In [None]:
from sqlalchemy import create_engine, inspect
from sqlalchemy.orm import sessionmaker
import pandas as pd

# Create engine and connect
DATABASE_URL = 'postgresql://postgres:PASSWORD@...' #connection string
engine = create_engine(DATABASE_URL)
connection = engine.connect()

# Establish a session
Session = sessionmaker(bind=engine)
session = Session()

##### STEP 1: Adding Solar Output
Create a temp table that inner join solar production table with raw_lmp. The dataframe contains 6 columns:

    1. datetime (date-time data type)
    2. settlement_location_name (string type)
    3. LMP (float type)
    4. MLC (float type)
    5. MCC (float type)
    6. output (float type)

In [None]:
# Create a temporary table merging raw_lmp and 487solar
merge_table_query = f"""
    CREATE TEMP TABLE temp_merge_table AS
    SELECT 
        lmp.datetime,
        lmp.settlement_location_name,
        lmp."LMP",
        lmp."MCC",
        lmp."MLC",
        solar.output
    FROM 
        "raw_lmp" AS lmp
    INNER Join 
        "487solar" AS solar
    ON 
        solar.node_id=lmp.settlement_location_name 
        AND solar.month=lmp.month
        AND solar.day=lmp.day
        AND solar.time=lmp.time
    ;
"""

=====

▸ **Tasks to perform**
A - Can you output every line of the camera-parameter listing below verbatim, omitting the pictures?
B - Would you go on with the notebook that joins solar output to the LMP data, picking up right after its last line?

▸ **Dataset excerpt**
=====

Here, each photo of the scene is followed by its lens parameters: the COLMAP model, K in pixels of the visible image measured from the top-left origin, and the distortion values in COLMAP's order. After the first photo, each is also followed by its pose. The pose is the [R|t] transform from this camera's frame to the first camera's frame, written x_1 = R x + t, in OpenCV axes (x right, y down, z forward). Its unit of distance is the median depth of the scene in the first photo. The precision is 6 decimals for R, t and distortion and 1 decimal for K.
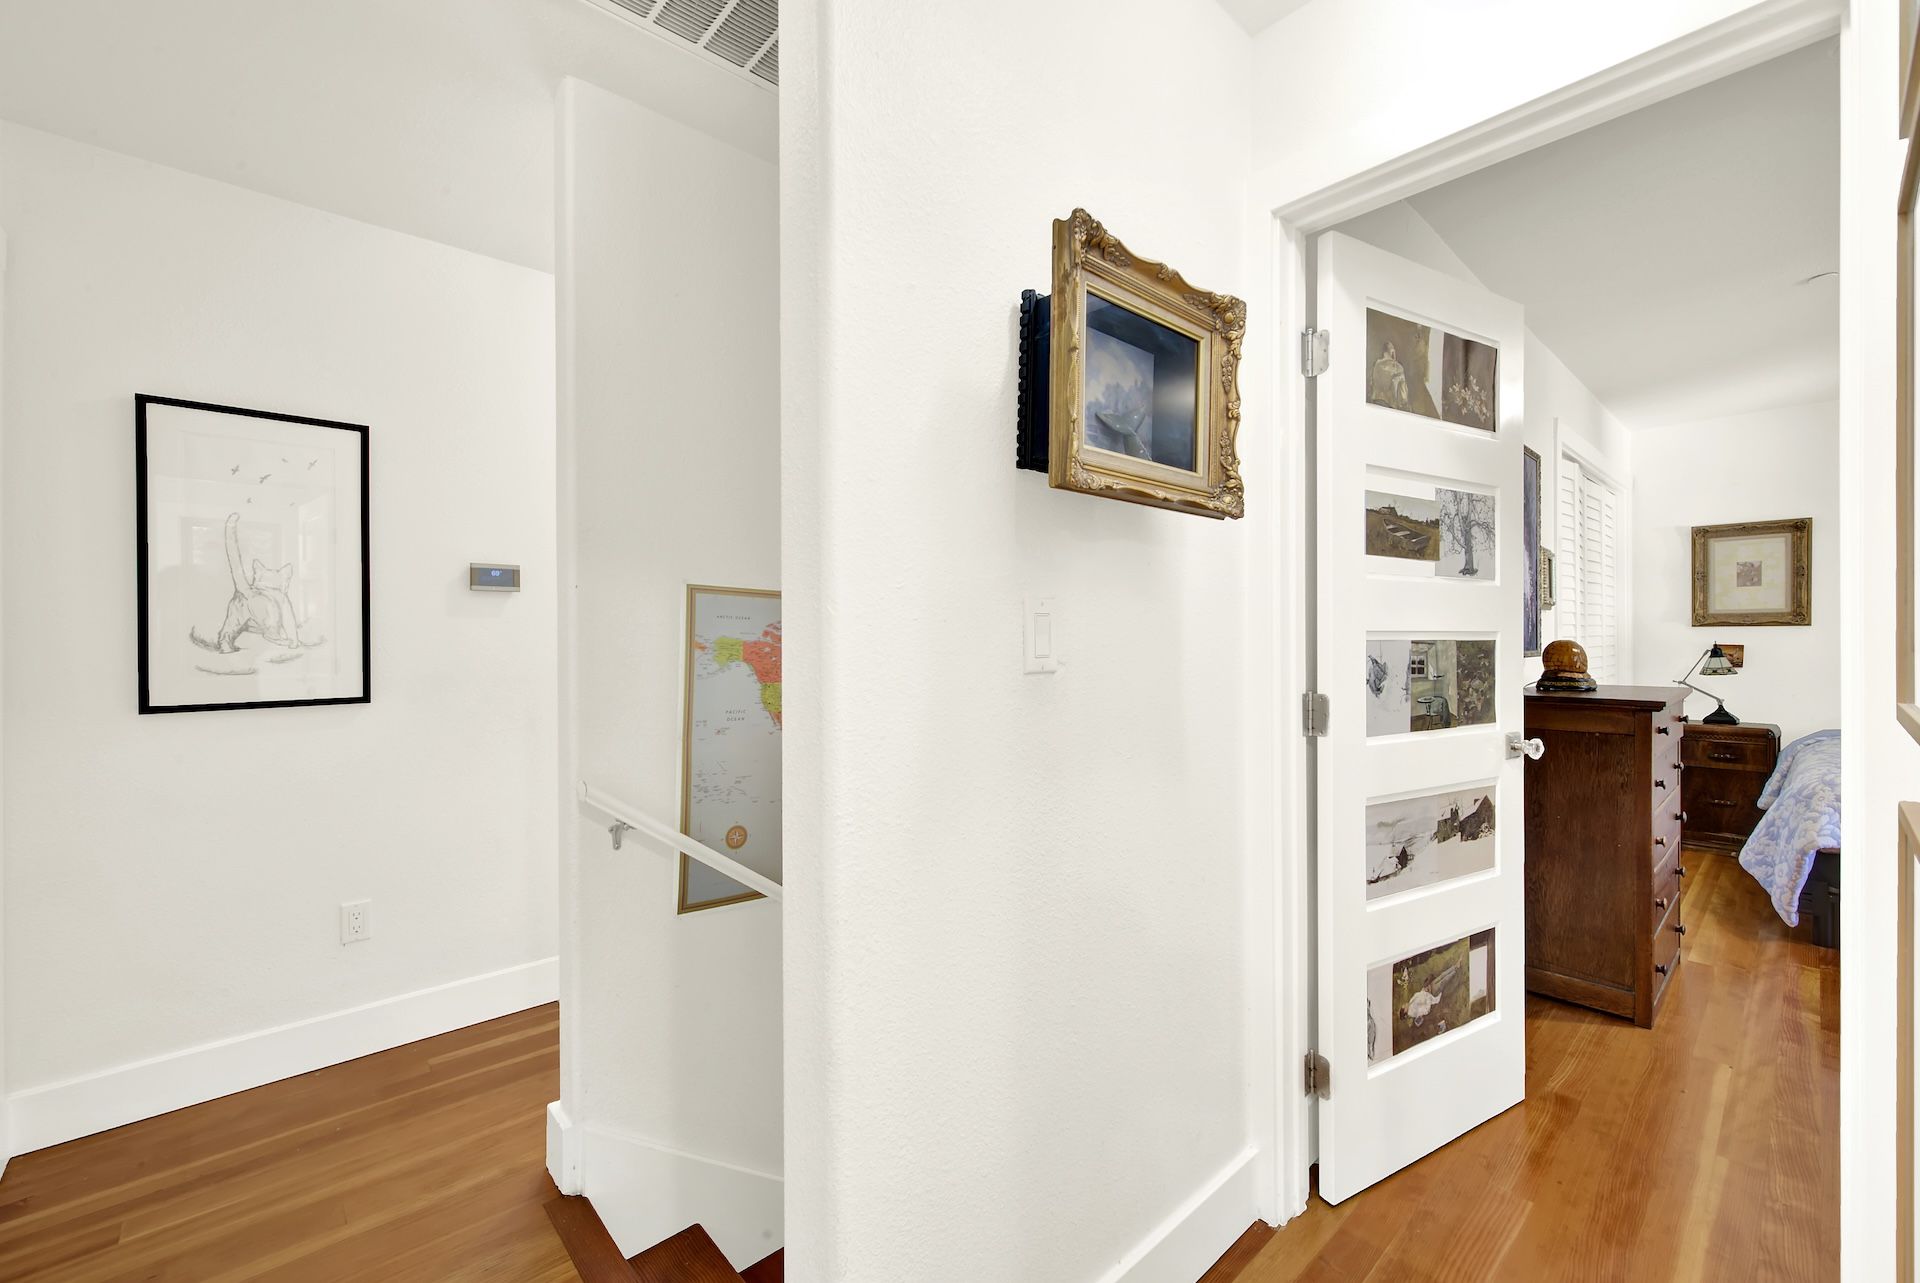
lens RADIAL K [[778.9, 0, 963.5], [0, 778.9, 626.0], [0, 0, 1]] dist [0.003058, -0.000703]
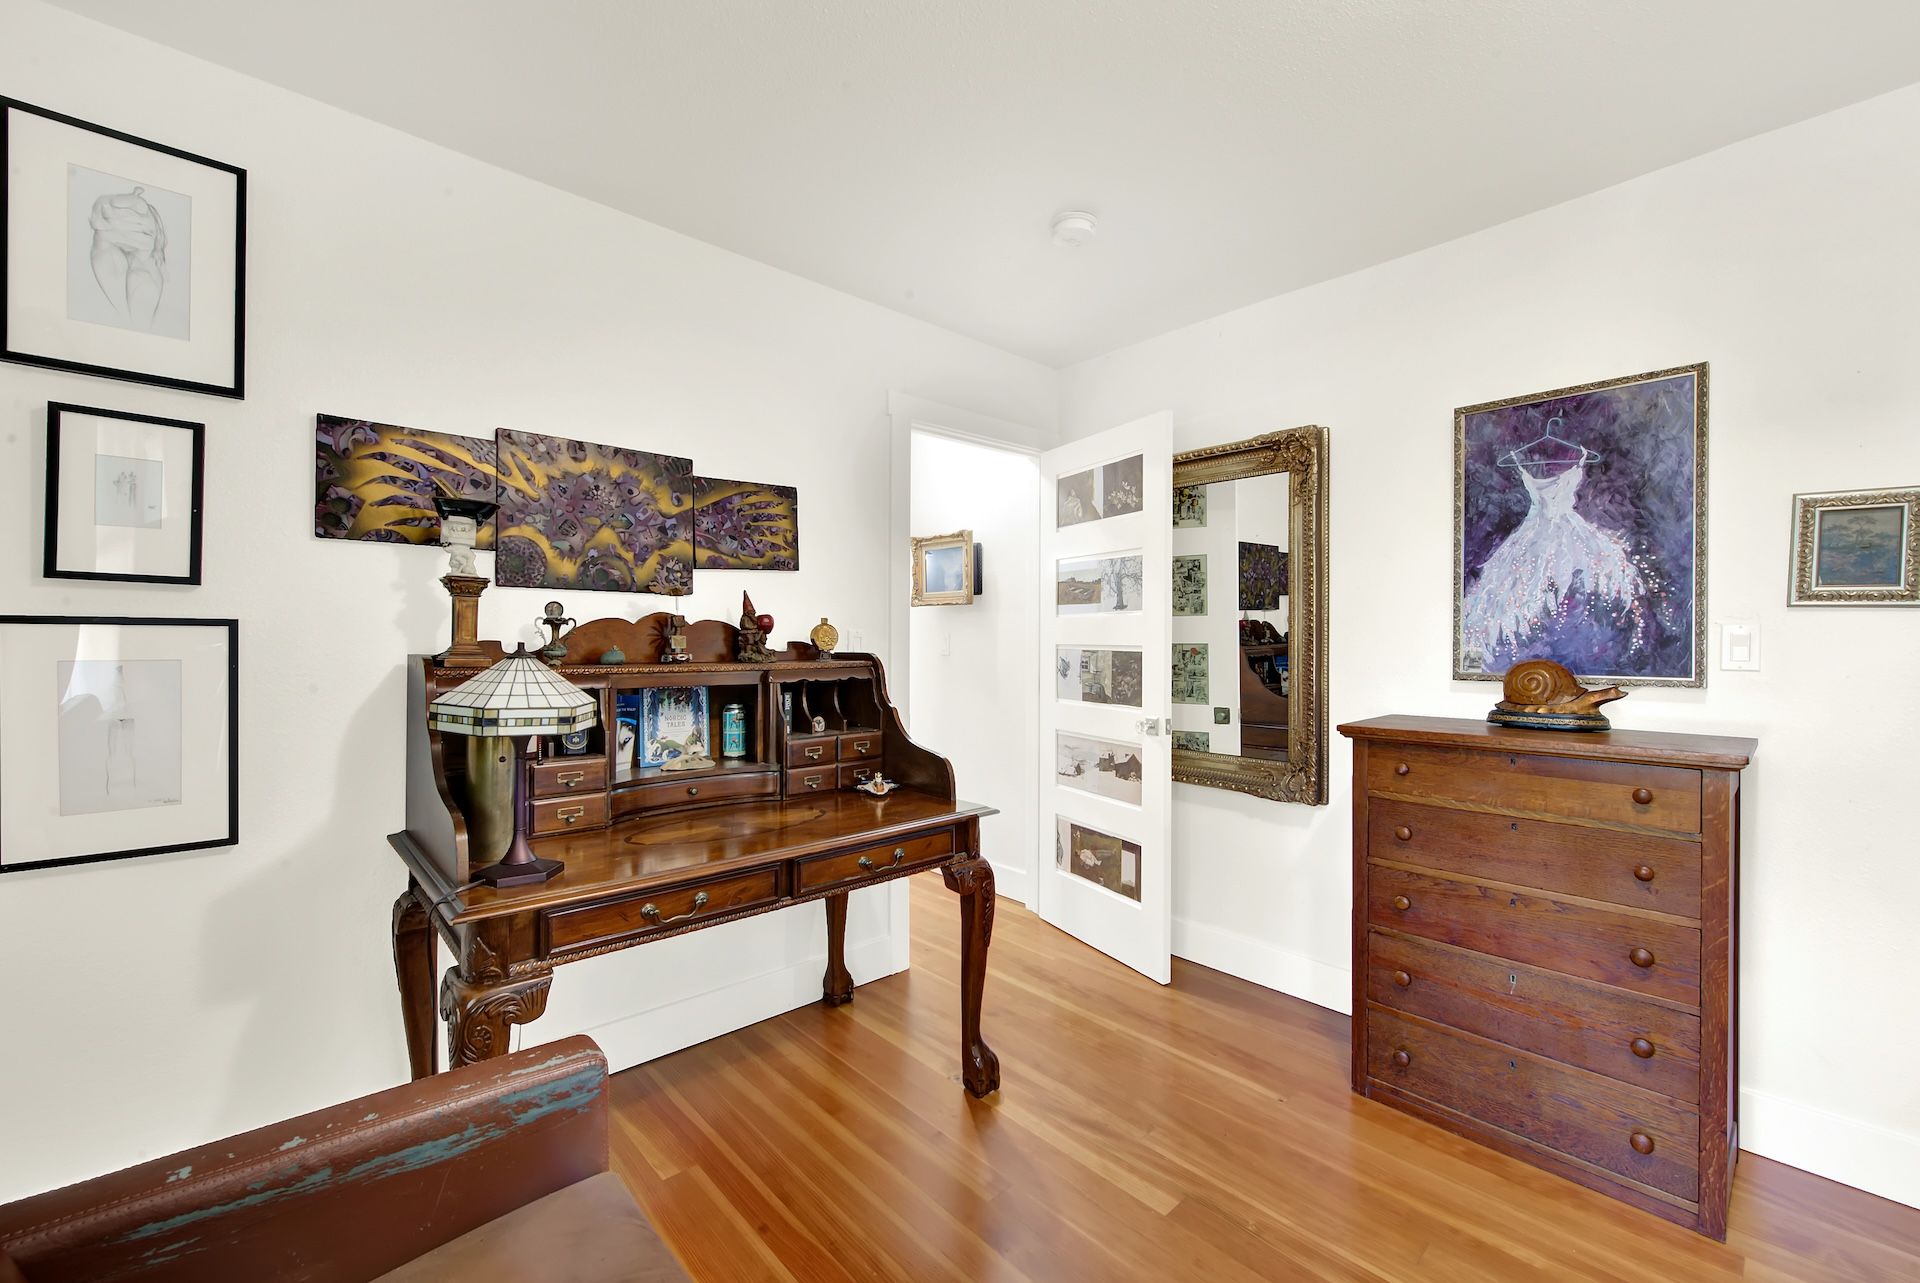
lens RADIAL K [[778.9, 0, 963.6], [0, 778.9, 642.8], [0, 0, 1]] dist [0.003058, -0.000703]
pose [[0.002028, 0.000284, -0.999998, 2.266128], [-0.004236, 0.999991, 0.000275, 0.002900], [0.999989, 0.004235, 0.002030, 0.694327]]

=====

▸ **Answers by task**
A -
Here, each photo of the scene is followed by its lens parameters: the COLMAP model, K in pixels of the visible image measured from the top-left origin, and the distortion values in COLMAP's order. After the first photo, each is also followed by its pose. The pose is the [R|t] transform from this camera's frame to the first camera's frame, written x_1 = R x + t, in OpenCV axes (x right, y down, z forward). Its unit of distance is the median depth of the scene in the first photo. The precision is 6 decimals for R, t and distortion and 1 decimal for K.
lens RADIAL K [[778.9, 0, 963.5], [0, 778.9, 626.0], [0, 0, 1]] dist [0.003058, -0.000703]
lens RADIAL K [[778.9, 0, 963.6], [0, 778.9, 642.8], [0, 0, 1]] dist [0.003058, -0.000703]
pose [[0.002028, 0.000284, -0.999998, 2.266128], [-0.004236, 0.999991, 0.000275, 0.002900], [0.999989, 0.004235, 0.002030, 0.694327]]

B -
# Execute the query
merged_table = connection.execute(merge_table_query)

In [None]:
# inspect the merged table
query = "SELECT * FROM temp_merge_table LIMIT 5"
result = connection.execute(query)
for row in result:
    print(row)

##### STEP 2: Create Summary Statistics Table
The summary statistics are based on each settlement location for the past 1-year worth of data. i.e. if this month is April, then the summary statistics will reflect the data from last April to this March. The summar table contains 10 columns:

    1. Settlement Location Name (string type)
    2. Projected Annual Revenue $M (float with 2 d.p.)
    3. Total Solar Output (float with 2 d.p.)
    4. Solar Weighted LMP (float with 2 d.p.)
    5. Average LMP (float with 2 d.p.)
    6. Average MLC (float with 2 d.p.)
    7. Average MCC (float with 2 d.p.)
    8. Average Daytime LMP (float with 2 d.p.)
    9. Average Nighttime LMP (float with 2 d.p.)
    10. Day-Night Difference (float with 2 d.p.)


In [None]:
# Create a summary statistics table
summary_query1 = f"""
    DROP TABLE IF EXISTS summary_step1;
    CREATE TEMP TABLE summary_step1 AS 
    SELECT 
        *,
        "Average Daytime LMP" - "Average Nighttime LMP" AS "Day-Night Difference"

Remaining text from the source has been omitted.